Amorim is the ‘tailor of closures’ for spirits across the globe. They are a one-stop-shop for closures with a network of specialists ready, willing and able to handle any and all high-end corking, no matter the country.
Amorim doesn’t just work with cork or work in the now, they have designs towards the future of the cork industry, on sustainability and an eye on the stars. Its research & development and innovation division (or R & D + I) isn’t three guys in lab coats drawing on a chalkboard. They are about moving the needle forward, developing new cork products and cork-related enterprises by not only using in-house ideas but funding ground-breaking proposals involving cork through their Amorim cork ventures (or ACV) division. Think of it as Shark Tank, but for cork related products.
For Amorim, sealing bottles doesn’t begin and end with cork oak. They are about crafting closures for the vessels, no matter the base material. Custom-made sealers designed by local craftsperson backed by a globally connected team. No job too small, no bottle too big, no container uncorked. What might be a high-end cork closure for one client might not fit the bill for another. It’s bespoke work with respect to the customer, region and the end user. It’s about being as versatile as cork.

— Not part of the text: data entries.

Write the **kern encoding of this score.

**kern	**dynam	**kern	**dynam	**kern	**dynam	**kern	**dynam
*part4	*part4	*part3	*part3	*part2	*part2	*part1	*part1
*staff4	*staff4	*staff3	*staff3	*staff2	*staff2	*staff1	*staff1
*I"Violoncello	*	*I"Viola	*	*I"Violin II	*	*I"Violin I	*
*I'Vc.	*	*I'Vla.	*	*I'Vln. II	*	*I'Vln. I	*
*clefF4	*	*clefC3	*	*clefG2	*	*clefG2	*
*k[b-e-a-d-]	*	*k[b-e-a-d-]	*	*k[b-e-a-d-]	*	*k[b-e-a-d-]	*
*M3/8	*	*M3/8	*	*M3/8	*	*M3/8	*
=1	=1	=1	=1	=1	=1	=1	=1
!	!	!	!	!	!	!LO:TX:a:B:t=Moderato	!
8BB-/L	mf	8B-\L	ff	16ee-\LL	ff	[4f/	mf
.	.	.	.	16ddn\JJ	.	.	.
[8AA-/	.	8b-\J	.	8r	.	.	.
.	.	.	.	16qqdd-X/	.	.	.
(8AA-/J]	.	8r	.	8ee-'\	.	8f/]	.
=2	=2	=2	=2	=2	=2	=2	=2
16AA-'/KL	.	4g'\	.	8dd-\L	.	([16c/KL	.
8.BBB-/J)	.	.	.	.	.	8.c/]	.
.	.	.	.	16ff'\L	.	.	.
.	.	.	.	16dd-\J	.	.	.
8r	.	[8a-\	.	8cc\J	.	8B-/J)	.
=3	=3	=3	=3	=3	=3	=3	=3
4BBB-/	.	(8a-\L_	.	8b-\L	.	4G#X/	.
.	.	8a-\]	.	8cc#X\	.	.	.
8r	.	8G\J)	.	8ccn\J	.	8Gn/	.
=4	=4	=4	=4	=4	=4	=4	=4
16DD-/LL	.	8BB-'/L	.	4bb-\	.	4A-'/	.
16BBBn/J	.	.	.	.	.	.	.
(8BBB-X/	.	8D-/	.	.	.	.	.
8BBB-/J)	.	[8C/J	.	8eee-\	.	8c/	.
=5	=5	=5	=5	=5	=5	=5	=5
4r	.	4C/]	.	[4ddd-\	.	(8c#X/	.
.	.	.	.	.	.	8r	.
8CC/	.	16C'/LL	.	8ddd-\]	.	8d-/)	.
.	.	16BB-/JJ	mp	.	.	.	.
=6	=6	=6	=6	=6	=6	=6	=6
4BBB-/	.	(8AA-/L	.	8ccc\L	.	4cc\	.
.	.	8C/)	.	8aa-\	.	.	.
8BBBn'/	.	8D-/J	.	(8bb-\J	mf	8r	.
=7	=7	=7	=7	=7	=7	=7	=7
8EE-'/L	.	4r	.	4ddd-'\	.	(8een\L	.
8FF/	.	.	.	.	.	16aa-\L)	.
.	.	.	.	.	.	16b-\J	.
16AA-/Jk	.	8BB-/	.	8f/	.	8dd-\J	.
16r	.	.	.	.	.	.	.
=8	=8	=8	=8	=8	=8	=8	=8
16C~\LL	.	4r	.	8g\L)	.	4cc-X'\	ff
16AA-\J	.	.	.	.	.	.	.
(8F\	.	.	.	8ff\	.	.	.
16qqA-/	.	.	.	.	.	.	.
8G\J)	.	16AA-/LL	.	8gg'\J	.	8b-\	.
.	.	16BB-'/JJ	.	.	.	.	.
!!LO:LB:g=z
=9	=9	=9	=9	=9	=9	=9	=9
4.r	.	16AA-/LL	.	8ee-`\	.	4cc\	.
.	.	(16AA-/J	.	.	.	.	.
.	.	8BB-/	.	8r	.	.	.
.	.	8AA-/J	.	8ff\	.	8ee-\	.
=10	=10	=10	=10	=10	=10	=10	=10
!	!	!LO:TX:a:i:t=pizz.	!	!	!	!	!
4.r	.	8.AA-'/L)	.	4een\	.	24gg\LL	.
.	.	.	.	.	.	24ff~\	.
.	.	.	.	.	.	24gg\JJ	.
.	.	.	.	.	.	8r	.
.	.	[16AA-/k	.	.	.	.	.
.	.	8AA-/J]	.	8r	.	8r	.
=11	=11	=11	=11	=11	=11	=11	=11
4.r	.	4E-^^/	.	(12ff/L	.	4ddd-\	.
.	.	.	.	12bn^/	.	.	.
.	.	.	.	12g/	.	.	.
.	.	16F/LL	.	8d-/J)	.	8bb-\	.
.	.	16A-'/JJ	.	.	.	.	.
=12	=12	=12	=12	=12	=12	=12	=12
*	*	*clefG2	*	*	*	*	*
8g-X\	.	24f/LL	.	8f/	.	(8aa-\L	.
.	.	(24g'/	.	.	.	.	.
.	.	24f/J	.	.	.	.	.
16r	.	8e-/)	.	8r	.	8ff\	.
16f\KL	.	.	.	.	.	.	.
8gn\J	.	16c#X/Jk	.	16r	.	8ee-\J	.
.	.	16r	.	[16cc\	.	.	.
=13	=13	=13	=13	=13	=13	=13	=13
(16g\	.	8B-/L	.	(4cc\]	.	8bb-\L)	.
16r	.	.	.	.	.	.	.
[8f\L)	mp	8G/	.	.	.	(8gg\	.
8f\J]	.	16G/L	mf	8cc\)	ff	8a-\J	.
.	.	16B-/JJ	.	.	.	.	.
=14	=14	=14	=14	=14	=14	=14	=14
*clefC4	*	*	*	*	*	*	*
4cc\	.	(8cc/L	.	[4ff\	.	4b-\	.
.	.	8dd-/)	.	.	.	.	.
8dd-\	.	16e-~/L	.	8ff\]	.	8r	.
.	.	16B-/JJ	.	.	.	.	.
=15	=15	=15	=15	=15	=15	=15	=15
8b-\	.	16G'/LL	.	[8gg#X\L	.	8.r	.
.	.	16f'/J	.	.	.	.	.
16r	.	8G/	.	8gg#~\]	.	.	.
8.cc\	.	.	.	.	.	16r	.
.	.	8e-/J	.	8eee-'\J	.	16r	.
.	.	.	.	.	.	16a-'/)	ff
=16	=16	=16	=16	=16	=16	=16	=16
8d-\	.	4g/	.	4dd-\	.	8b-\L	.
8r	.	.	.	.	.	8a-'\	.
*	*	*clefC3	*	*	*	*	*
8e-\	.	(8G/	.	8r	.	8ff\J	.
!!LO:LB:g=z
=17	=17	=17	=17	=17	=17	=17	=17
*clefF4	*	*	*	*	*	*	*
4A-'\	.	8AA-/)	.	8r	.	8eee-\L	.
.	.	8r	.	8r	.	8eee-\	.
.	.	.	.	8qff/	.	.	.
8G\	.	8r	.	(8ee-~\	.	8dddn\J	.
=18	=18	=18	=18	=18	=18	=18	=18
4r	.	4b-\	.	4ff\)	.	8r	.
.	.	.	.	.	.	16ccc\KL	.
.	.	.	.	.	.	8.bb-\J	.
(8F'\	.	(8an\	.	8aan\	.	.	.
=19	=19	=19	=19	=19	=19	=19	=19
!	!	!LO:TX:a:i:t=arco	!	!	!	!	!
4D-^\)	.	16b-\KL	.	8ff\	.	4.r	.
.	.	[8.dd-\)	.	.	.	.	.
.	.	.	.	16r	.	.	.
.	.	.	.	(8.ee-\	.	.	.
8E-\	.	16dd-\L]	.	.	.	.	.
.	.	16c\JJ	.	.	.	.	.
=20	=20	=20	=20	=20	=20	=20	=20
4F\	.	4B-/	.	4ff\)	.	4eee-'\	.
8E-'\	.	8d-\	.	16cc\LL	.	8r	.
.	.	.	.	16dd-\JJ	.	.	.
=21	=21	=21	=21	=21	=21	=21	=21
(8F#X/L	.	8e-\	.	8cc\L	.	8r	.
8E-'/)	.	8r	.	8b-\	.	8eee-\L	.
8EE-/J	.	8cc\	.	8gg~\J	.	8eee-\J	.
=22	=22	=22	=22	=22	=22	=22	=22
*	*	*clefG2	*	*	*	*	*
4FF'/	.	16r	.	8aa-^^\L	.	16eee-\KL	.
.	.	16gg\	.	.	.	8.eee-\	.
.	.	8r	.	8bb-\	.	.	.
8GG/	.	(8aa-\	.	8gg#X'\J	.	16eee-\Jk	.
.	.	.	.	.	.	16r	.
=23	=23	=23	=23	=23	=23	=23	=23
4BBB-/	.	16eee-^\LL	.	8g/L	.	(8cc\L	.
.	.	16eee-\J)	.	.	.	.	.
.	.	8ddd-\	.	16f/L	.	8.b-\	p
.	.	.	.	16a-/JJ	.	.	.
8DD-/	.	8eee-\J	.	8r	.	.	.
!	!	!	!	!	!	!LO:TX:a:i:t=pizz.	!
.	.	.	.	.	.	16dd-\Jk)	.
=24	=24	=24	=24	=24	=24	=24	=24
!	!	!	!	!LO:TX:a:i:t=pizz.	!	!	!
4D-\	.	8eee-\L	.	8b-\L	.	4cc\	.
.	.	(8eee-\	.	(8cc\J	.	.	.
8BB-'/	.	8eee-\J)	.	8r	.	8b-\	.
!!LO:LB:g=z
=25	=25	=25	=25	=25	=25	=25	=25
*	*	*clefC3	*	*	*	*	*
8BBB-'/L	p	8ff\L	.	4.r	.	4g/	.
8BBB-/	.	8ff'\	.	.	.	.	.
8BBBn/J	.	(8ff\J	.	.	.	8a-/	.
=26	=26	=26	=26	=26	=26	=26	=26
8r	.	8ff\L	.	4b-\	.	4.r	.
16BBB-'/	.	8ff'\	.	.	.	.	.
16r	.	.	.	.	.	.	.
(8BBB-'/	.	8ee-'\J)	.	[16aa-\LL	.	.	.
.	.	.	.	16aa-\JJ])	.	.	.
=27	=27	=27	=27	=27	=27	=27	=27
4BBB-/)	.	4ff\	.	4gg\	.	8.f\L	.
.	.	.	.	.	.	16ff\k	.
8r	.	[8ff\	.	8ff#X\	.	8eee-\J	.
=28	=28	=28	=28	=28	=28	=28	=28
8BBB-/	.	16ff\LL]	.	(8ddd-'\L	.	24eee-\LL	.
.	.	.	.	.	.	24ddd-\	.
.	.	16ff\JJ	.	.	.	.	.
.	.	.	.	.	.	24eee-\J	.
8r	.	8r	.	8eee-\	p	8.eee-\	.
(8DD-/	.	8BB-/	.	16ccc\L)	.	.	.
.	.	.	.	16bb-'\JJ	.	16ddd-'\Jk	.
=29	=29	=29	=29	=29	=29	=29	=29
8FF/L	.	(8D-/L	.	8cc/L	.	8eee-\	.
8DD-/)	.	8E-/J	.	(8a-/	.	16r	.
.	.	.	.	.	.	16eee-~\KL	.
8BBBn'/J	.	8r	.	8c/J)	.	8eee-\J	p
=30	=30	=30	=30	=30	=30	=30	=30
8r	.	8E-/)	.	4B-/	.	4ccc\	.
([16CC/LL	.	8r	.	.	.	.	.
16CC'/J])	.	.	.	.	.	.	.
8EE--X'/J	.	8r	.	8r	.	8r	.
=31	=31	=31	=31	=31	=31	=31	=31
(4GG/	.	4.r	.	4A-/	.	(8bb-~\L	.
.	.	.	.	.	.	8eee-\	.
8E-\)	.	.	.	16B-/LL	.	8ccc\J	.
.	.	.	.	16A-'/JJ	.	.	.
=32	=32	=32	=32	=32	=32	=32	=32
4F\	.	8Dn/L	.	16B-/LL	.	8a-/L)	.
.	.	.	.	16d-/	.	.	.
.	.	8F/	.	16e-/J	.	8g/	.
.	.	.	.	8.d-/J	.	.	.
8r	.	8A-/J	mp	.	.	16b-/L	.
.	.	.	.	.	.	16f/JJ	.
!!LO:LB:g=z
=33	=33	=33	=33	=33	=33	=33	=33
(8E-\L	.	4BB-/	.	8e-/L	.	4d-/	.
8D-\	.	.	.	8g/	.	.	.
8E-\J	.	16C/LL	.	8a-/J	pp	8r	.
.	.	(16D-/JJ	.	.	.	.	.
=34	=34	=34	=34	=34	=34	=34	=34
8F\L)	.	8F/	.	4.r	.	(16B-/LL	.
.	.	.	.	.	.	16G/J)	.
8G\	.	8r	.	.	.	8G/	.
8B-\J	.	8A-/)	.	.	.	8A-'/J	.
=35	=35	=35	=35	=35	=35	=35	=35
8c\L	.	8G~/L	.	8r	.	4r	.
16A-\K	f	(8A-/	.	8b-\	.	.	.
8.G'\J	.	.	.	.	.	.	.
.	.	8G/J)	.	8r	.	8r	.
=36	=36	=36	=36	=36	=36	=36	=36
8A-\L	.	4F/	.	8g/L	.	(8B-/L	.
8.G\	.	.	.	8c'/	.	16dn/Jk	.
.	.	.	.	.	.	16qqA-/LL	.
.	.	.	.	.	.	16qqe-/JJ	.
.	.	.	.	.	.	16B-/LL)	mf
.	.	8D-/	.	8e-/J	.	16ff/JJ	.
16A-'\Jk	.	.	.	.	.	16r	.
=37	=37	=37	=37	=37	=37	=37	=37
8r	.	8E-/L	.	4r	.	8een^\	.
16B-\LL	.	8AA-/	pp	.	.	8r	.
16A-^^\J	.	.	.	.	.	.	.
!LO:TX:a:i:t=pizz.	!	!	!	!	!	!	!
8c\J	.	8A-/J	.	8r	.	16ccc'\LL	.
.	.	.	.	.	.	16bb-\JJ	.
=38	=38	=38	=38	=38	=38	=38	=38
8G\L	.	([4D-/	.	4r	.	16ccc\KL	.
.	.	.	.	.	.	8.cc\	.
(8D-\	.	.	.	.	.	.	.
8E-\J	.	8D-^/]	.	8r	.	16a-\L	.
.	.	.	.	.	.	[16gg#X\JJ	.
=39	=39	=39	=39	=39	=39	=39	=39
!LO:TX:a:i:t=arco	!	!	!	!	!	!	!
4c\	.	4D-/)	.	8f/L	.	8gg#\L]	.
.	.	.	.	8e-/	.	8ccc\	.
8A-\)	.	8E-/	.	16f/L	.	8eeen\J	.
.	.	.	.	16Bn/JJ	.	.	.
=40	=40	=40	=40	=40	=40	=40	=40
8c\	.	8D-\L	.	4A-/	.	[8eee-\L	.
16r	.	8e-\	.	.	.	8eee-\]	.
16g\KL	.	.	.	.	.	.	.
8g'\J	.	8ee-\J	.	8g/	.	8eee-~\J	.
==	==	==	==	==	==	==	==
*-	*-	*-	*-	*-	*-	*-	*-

When Amorim or any other major cork company harvest cork oak, it’s not about yelling ‘TIMBER!’ or stripping hectares (2.471 acres) of forest down to the stumps. Cork is all about the bark. The skin of a cork oak tree is all that is needed to make corks and the math is simple, the average lifespan of a cork oak tree is 200 years. Cork oak trees regrow bark in roughly nine years, therefore, cork can be extracted from a single tree about 17 to 18 times during its life with near zero deforestation to roughly 2.471 acres of land.
So, without wanting to sound a little too dramatic: sustainability, thy name is Portuguese cork oak.
Cork oak, unlike American white oak, has unique properties that make it perfect for space travel, this was a fact unknown by several cork companies.
That is until NASA came knocking on Amorim’s doors. As it turns out, cork oak’s honeycomb cell structure combined with its complex compression composition makes it heat resistant and shock absorbent.
NASA needed a cheap, lightweight and renewable material that could resist the heat from atmospheric entry (about 3,000 degrees fahrenheit or 1,649 degrees celsius) and absorb the vibrations of an object weighing about 4,470,000 pounds leaving and re-entering the Earth’s atmosphere. Cork oak proved up to the challenge, protecting the crew, the equipment and the fuel tanks.
Cork oak proved up to the challenge, protecting the crew and the equipment
A brief bit of cork history. Before cork was used as a sealer for bottled liquids, the choices were limited to leather or cloth, neither of which had the elastic memory of cork. Both were inefficient at best and altered the taste of the liquid inside.
However, neither could successfully expand, seal and protect like cork. Further along, bottlers used clay or wax as a sealant with slightly better results. Ask a spirit loving world history major and they might point out that the Greeks and Romans used cork but only in a limited fashion.
It was somewhere around the 1500s when glass was used as a non-cork option, but production and distribution proved costly. There wasn’t a Foxconn to cheaply produce nor an Amazon warehouse to quickly distribute glass stoppers.
Therefore, cork became the best solution for a young bottling industry.
In the now, the cork industry is still growing. Companies like Amorim are expanding, doubling during the last 10 years in output and client demand. But this isn’t a sales pitch for buying Amorim stock or proving that white American oak isn’t worthy of attention. It’s all about the cork, that tiny tan-colored closure. It’s about putting a spotlight on an item that most enthusiasts, distillers, and distributors have forgotten. It’s time to appreciate the cork and give it the respect it deserves.